__Dataset records__:
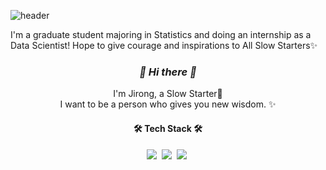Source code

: ![header](https://capsule-render.vercel.app/api?type=wave&color=auto&height=200&section=header&text=Slow%20Starter();%20&fontSize=90&fontColor=000000)




I'm a graduate student majoring in Statistics and doing an internship as a Data Scientist!
Hope to give courage and inspirations to All Slow Starters✨

<h3 align="center"><i> 👋  Hi there 👋 </i></h3>
<p align="center">
 I'm Jirong, a Slow Starter🌱 <br>
I want to be a person who gives you new wisdom. ✨
</p>


<h4 align="center">🛠️ Tech Stack 🛠️</h4>
<p align="center">
 <img src="https://img.shields.io/badge/Python-3776AB?style=flat-square&logo=Python&logoColor=white"/></a>&nbsp 
<img src="https://img.shields.io/badge/R-276DC3?style=flat-square&logo=R&logoColor=white"/></a>&nbsp
<img src="https://img.shields.io/badge/C-A8B9CC?style=flat-square&logo=C&logoColor=white"/></a>&nbsp 
</p>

__Exercise aim__: Write the listing above out again word for word, excluding all images.

__Result of this task__:
Source code

: ![header](https://capsule-render.vercel.app/api?type=wave&color=auto&height=200&section=header&text=Slow%20Starter();%20&fontSize=90&fontColor=000000)




I'm a graduate student majoring in Statistics and doing an internship as a Data Scientist!
Hope to give courage and inspirations to All Slow Starters✨

<h3 align="center"><i> 👋  Hi there 👋 </i></h3>
<p align="center">
 I'm Jirong, a Slow Starter🌱 <br>
I want to be a person who gives you new wisdom. ✨
</p>


<h4 align="center">🛠️ Tech Stack 🛠️</h4>
<p align="center">
 <img src="https://img.shields.io/badge/Python-3776AB?style=flat-square&logo=Python&logoColor=white"/></a>&nbsp 
<img src="https://img.shields.io/badge/R-276DC3?style=flat-square&logo=R&logoColor=white"/></a>&nbsp
<img src="https://img.shields.io/badge/C-A8B9CC?style=flat-square&logo=C&logoColor=white"/></a>&nbsp 
</p>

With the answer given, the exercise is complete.